I have fostered. I 'disapproved' of the mother's lifestyle enormously. I also felt a great deal of compassion towards her. The bad choices she made didn't take place in a vacuum. She was a hurt human being who was expressing that hurt in a completely dysfunctional way that was in turn hurting her child. Hence my involvement.
That child was too young for me to need to explain about her mother. However, I had it all prepared in readiness because it is vital that you can explain without judgement. It's not that dissimilar to when parents split up and they have to explain why that has happened without making the child think it's their fault.
Every child, perhaps moreso if adopted/fostered, wants to know where they come from. If you badmouth the parent, you are, essentially, encouraging a child to think that they are the same, since they are a product of that parent.

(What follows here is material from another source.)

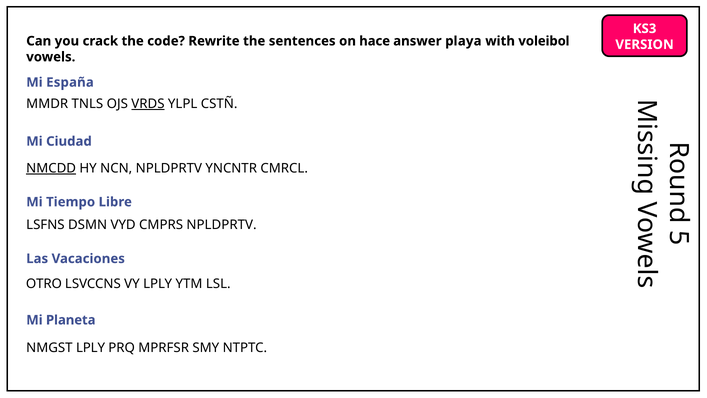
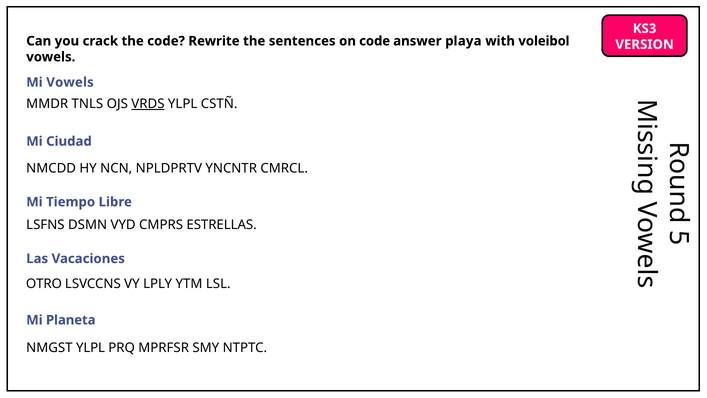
on hace: hace -> code
Mi España: España -> Vowels
NMCDD underline: present -> none
CMPRS NPLDPRTV: NPLDPRTV -> ESTRELLAS
NMGST LPLY: LPLY -> YLPL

It is far better to remain neutral, or, if at all possible, find something positive about that parent's personality/abilities, even if in some harrowing cases it's just that they had a good sense of humour or were good at drawing. You talk about the parent's dysfunctional lifestyles or poor parenting in terms of choices (so that the child doesn't feel it is inevitable that they will be the same) but explain how those choices can be affected by experience (e.g. brought up by abusive parents) and sometimes just sheer random bad luck (e.g. accident or illness).
I think the best analogy for this is like making a cake. Sometimes the ingredients (intelligence, wit, sense of fun, ability at drawing, etc) can be of the highest quality. But if the recipe (life) isn't put together well, you can sometimes end up with a mess.